▶ [Action item]
Go through the data below and gather each line containing "Trump".

---*---

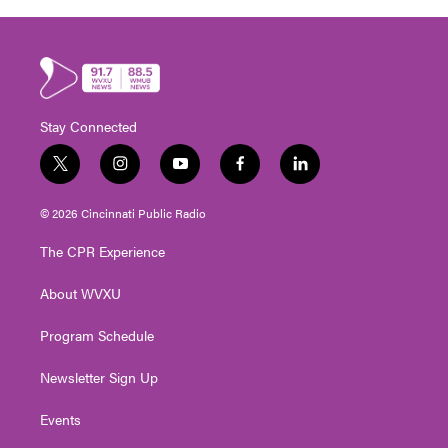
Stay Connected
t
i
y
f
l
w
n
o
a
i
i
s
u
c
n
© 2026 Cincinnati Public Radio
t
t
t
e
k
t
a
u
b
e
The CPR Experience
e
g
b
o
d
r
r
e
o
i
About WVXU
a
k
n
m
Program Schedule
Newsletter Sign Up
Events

---*---

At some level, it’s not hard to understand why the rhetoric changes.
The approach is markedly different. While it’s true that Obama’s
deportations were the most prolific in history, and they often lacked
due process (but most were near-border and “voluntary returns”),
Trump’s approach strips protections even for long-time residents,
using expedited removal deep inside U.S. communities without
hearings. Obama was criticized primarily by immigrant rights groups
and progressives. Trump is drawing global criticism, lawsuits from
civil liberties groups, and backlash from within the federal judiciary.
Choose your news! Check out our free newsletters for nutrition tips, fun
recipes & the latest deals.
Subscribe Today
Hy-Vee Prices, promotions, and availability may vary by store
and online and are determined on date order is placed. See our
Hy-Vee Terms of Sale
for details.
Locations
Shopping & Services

---*---

▶ [Answer section]
Trump’s approach strips protections even for long-time residents,
and progressives. Trump is drawing global criticism, lawsuits from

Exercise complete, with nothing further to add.